Tuesday, September 14, 2010

Granny Smackdown

Yes, I'm considering a Granny Smackdown. And even my hubs, who encourages me to let loose with my temper more often, is running scared. See I'm one of those people who will turn the other cheek a MILLION TIMES. I mean it really takes a lot to get me worked up. So, most people would be surprised to learn that I can give Jeremy a run for his money in the temper department with the right provocation. Main difference between the hubs and I is that he has an extremely short fuse and mine is a mile long.

So why do I want to wage war on a short little red-headed Granny? Because she demands to see my receipt every time I leave our local Walmart. Every stinkin' time!! For five years now this evil woman has stopped me every time she has door greeter duty and I'm unlucky enough to exit on her side of the store. You would think that after five years she would realize I'm not a shoplifter. The worst part is she will stop me NO MATTER WHAT.
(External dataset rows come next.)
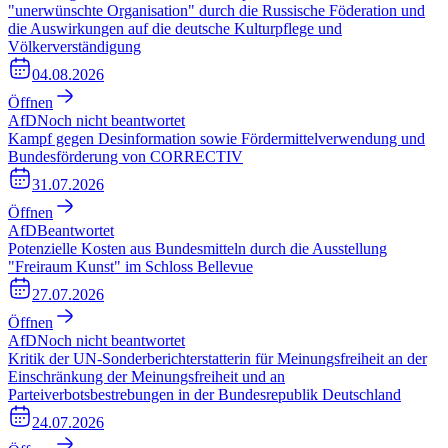
"unerwünschte Organisation" durch die Russische Föderation und
die Auswirkungen auf die deutsche Kulturpflege und
Völkerverständigung
04.08.2026
Öffnen
AfD
Noch nicht beantwortet
Kampf gegen Desinformation sowie Fördermittelverwendung und
Bundesförderung von CORRECTIV
31.07.2026
Öffnen
AfD
Beantwortet
Potenzielle Kosten aus Bundesmitteln durch die Ausstellung
"Freiraum Kunst" im Schloss Bellevue
27.07.2026
Öffnen
AfD
Noch nicht beantwortet
Kritik der UN-Sonderberichterstatterin für Meinungsfreiheit an der
Einschränkung der Meinungsfreiheit und an
Parteiverbotsbestrebungen in der Bundesrepublik Deutschland
24.07.2026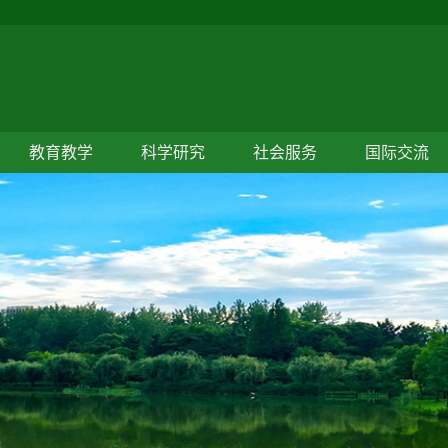
教育教学
科学研究
社会服务
国际交流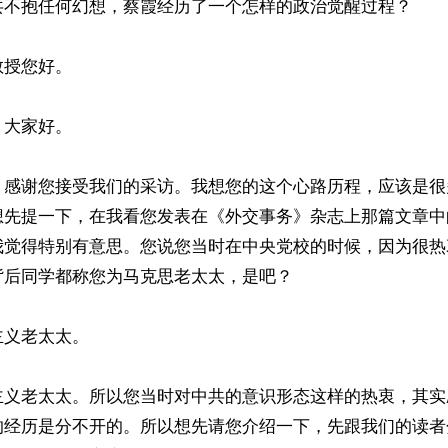
共不抱任何幻想，蔡霞经历了一个怎样的政治觉醒过程？

授您好。

大家好。

，感谢您接受我们的采访。我想您的这个心路历程，应该是很
想先提一下，在我看您发表在《外交事务》杂志上那篇文章中
我觉得特别有意思。您说您当时在中央党校的时候，因为很热
后同学都称您为马克思老太太，是吧？

义老太太。

主义老太太。所以您当时对中共的意识形态这样的热衷，其实
的经历是分不开的。所以想先请您介绍一下，先跟我们的读者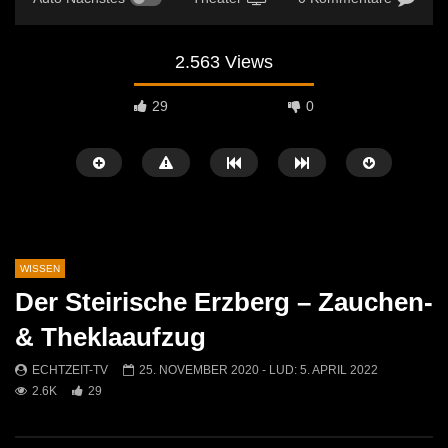
2.563 Views
29
0
WISSEN
Der Steirische Erzberg – Zauchen-
Später Ansehen
05:33
04:58
& Theklaaufzug
Umweltkirtag 2025 in St. Michael
Humorvoller Saisonaufta
ECHTZEIT-TV
25. NOVEMBER 2020
- LUD:
5. APRIL 2022
Museumshof: Alte Mens
ECHTZEIT-TV
13. JULI 2025
2.6K
29
entdeckt
477
2
ECHTZEIT-TV
22. M
449
0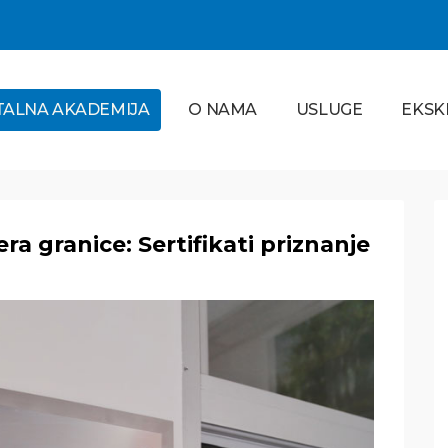
TALNA AKADEMIJA
O NAMA
USLUGE
EKSK
ra granice: Sertifikati priznanje
Ortodoncija
PROČITAJ VIŠE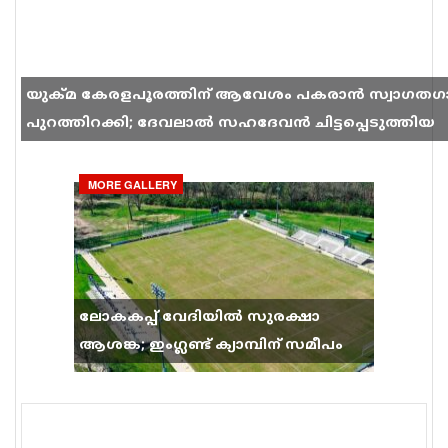
യുക്മ കേരളപൂരത്തിന് ആവേശം പകരാൻ സ്വാഗതഗ
പുറത്തിറക്കി; ദേവലാൽ സഹദേവൻ ചിട്ടപ്പെടുത്തിയ
ഗാനം സോഷ്യൽ മീഡിയയിൽ തരംഗമാകുന്നു
MORE GALLERY
ലോകകപ്പ് വേദിയിൽ സുരക്ഷാ
ആശങ്ക; ഇംഗ്ലണ്ട് ക്യാമ്പിന് സമീപം
വെടിവെപ്പ്, 9 പേർക്ക് പരിക്ക്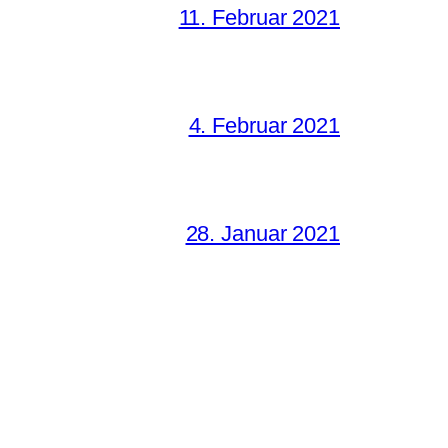
11. Februar 2021
4. Februar 2021
28. Januar 2021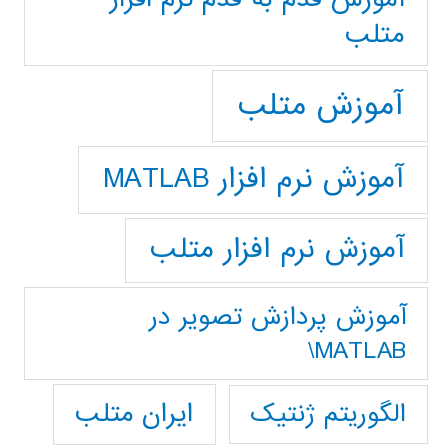
متلب
آموزش متلب
آموزش نرم افزار MATLAB
آموزش نرم افزار متلب
آموزش پردازش تصوير در
MATLAB\
ایران متلب
الگوریتم ژنتیک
Every single item in the buggy will be bagged. Stops me.
Didn't set off the alarm. Stops me.
Pretend I don't hear her asking to see my receipt. Chases me out the door and stops me.

When will the insanity end?? And technically, what she is doing is against the law according to my brother-in-law who is a former Walmart loss prevention agent and a current police officer. Legally, unless there is probable cause she is accusing me of shoplifting each time she asks to see my receipt. Apparently Walmart gets away with this because no one has the time or money to take the mega store to court over it.

I've managed to retain my politely rude attitude with her over the years. I have actually had very few cross words with her. "Really? Why are you stopping me this time?" "Seriously?" Honestly the worst I've done is try to set her on fire with my scorching evil looks. (Where's Carrie when you need her!?)
I've even held myself in check after she mentioned to Jeremy that I was"high strung" following one of his solo trips to Walmart. But this past Saturday she pushed me right over the edge.

Jeremy comments during a Razorbacks watch party at his parent's house that he was told earlier that day how he was the "nice and friendly half" of our marriage.

Snort/laugh. "Really? By who?"

"The door greeter that you hate at Walmart. She said hi to me on the way in the door and then stopped to tell me how nice and friendly I was, unlike my wife. And that she prays for me every night because I'm married to you."

WHAT????!!!!!

Psycho Granny is going down!

Down Down DOWN!!!!

My very stoic and cop-like brother-in-law laughed so hard I swear tears came into his eyes.

The Granny Smackdown is on folks. One of us will be walking away from our little exchange in tears and it will not be yours truly. By the time I finish telling her off I may need someone to post bail. If you hear on the news about a "mom of two going berserk at a local Walmart" you know the Smackdown went down.

Praying for my husband! Get real Granny! Start praying for yourself cause I'm coming after you with a vengeance.

1 comment:

dave and jenn said...

I am laughing so hard I am crying! Dave is laughing too, because I HAD to read that out loud to him. I would be so, so pissed if I were you. I can't wait to hear how this shakes out!